Automatic Design of Low-Power Low-Voltage Analog Circuits Using Particle Swarm Optimization with Re-Initialization

In this paper, we present application and effectiveness of Particle Swarm Optimization (PSO) for automatic sizing of analog circuits. An efficient re-initialization strategy is introduced to improve the performance of PSO Algorithm (referred as PSO-R). Four benchmark circuits, namely, (i) CMOS buffer chain, (ii) two-stage CMOS operational amplifier (op-amp), (iii) high-gain low-power low-voltage three-stage CMOS op-amp, and (iv) a recently reported ultra-low-power ultra-low-voltage CMOS Miller operational transconductance amplifier (OTA), are automatically designed using the PSO-R algorithm. For the purpose of comparison, these circuits are also designed using PSO, Hierarchical PSO (HPSO), and Genetic Algorithm (GA).

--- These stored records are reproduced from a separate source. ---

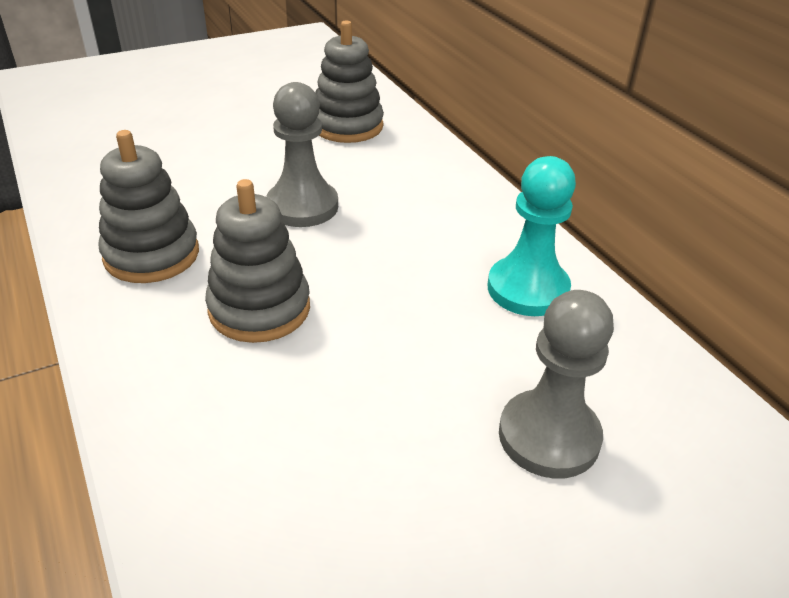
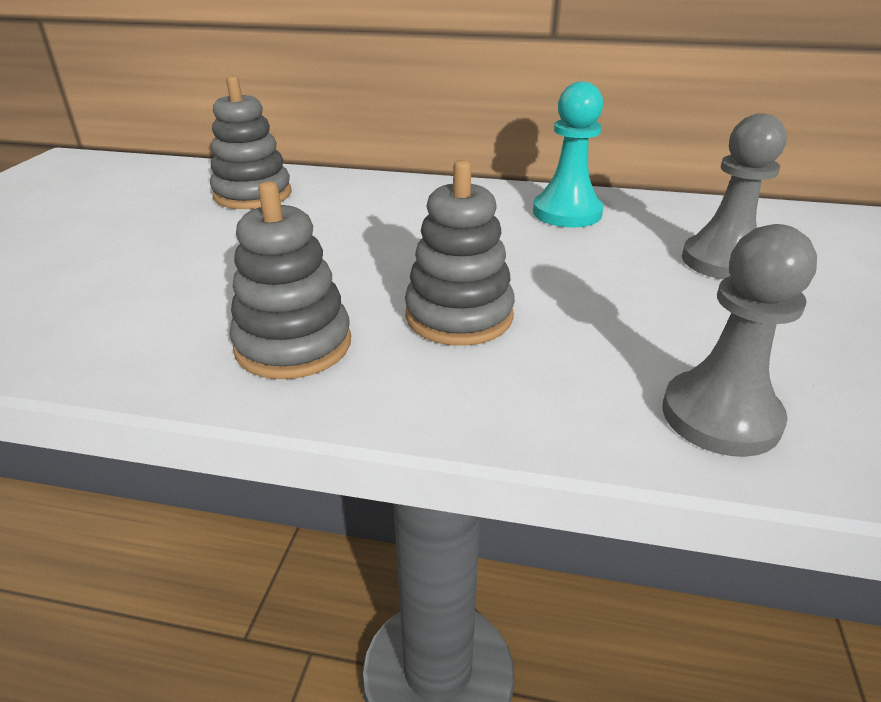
camera: 50 degrees left, 5 degrees down
grey pawn [266,82,338,227] -> grey pawn moved to [662,224,817,457]

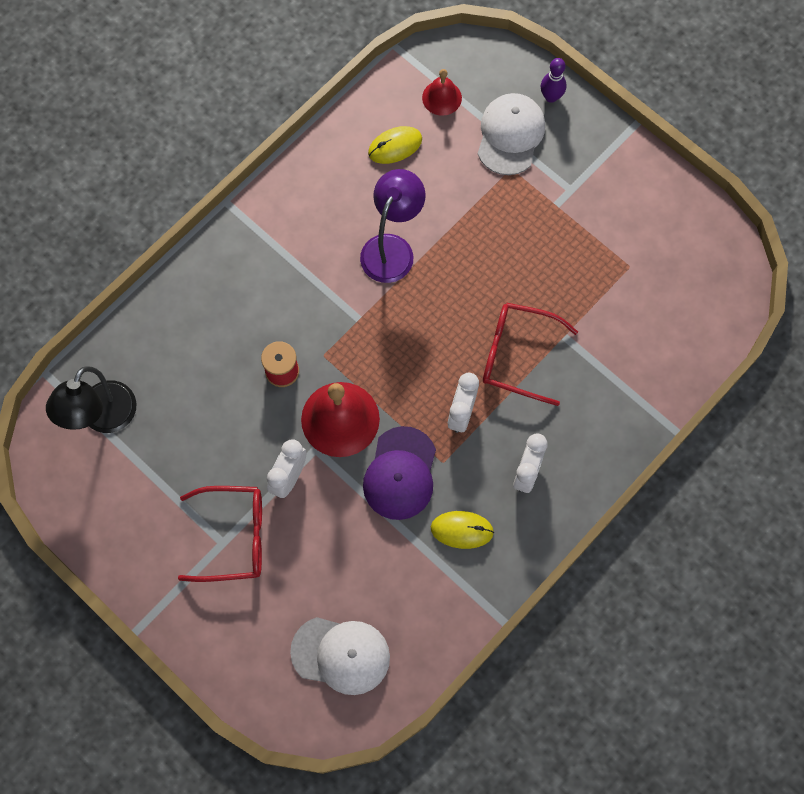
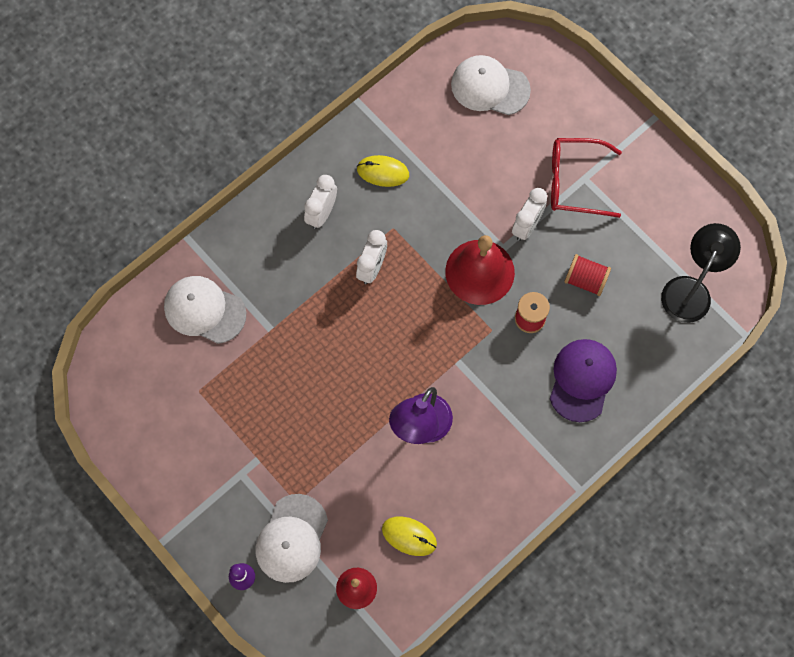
camera: 175 degrees left, 0 degrees up
purple cap [363,426,436,520] -> purple cap moved to [550,339,617,422]
yellow mouse [368,126,422,164] -> yellow mouse turned 45 degrees clockwise [382,517,437,556]
red glasses [483,303,578,406] -> none
none -> white cap [164,276,246,344]
none -> red spool [564,254,611,296]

Various CMOS technologies ranging from 0.35 m down to 0.13 m are used. PVT (process, voltage, and temperature) variations are taken into account and Spectre tool is used for circuit simulations. The PSO-R algorithm converges to a better solution compared to other algorithms for multiple design trials of various low-power low-voltage op-amp designs. For CMOS ultra-low-power ultra-low-voltage Miller OTA, even performance of the circuit designed by the PSO-R algorithm is better than that of recently reported manual design of the same circuit. For future ultra-low-voltage applications, this OTA is also designed in 0.4 V supply voltage. This 0.4 V OTA gives a DC gain of 75 dB, unity gain frequency of 50 MHZ, and dissipates a power of 550 nW. For this design, PSO-R algorithm has taken 19 minutes of CPU time on average on a Sun system with 1.2 GHz dual core processor and 8 GB RAM.